IN THIS postcard dating from the late 1930s, Sučany in the Turiec region is shown – with the Malá Fatra mountains in the background, partially covered with snow.

IN THIS postcard dating from the late 1930s, Sučany in the Turiec region is shown – with the Malá Fatra mountains in the background, partially covered with snow.

The history of Sučany is connected with quite a number of interesting facts and two important ones are of note. The older of the two took place on July 21, 1624 when perhaps the grandest wedding in the entire Kingdom of Hungary during the 17th century occurred. The noble couple getting married, Kristína Nyáry and Mikuláš Eszterházy, were personally wed by Esztergom Archbishop Peter Pázmány in the presence of the Archbishop of Kalocsa, located south of Budapest.

More recently, Milan Hodža, an important individual in contemporary Slovak history, was born in Sučany in 1878. Hodža was well-educated, spoke eight languages and had a remarkable political career. Beginning in 1905, he was a deputy of the Hungarian parliament and from 1907 an adviser to Franz Ferdinand of Austria, presumptive heir to the throne of the Austro-Hungarian Empire.

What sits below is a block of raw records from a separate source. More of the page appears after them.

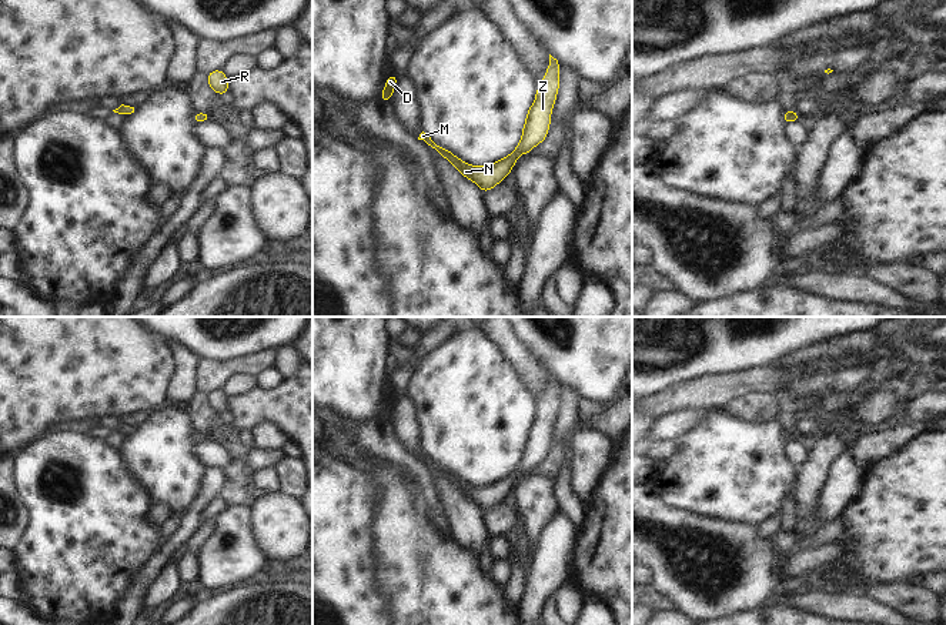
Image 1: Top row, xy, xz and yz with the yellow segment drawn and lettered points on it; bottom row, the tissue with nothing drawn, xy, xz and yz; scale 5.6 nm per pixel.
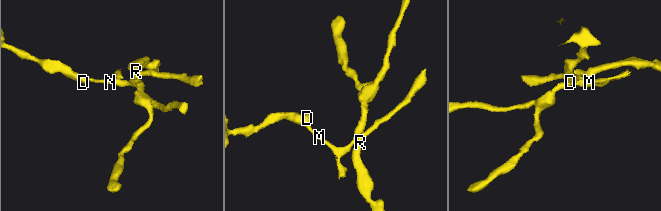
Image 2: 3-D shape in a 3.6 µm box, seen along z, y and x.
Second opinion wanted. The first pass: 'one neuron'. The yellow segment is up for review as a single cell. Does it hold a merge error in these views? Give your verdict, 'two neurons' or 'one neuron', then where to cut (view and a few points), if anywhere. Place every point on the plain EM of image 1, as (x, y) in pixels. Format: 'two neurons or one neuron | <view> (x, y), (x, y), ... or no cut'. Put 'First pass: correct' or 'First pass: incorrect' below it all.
one neuron | no cut
First pass: correct

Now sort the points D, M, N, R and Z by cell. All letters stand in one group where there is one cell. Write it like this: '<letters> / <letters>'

Later, Hodža was a founder of the agrarian movement in Slovakia. During the first Czechoslovak Republic, he was a minister in several governments and served as prime minister in 1935-1938. After the Munich Agreement in late 1938, he lived in exile in Switzerland, France, and Great Britain and in the US after 1941, where he died in 1944. In 2002, his remains were brought back to Slovakia and laid to rest in the National Cemetery in Martin.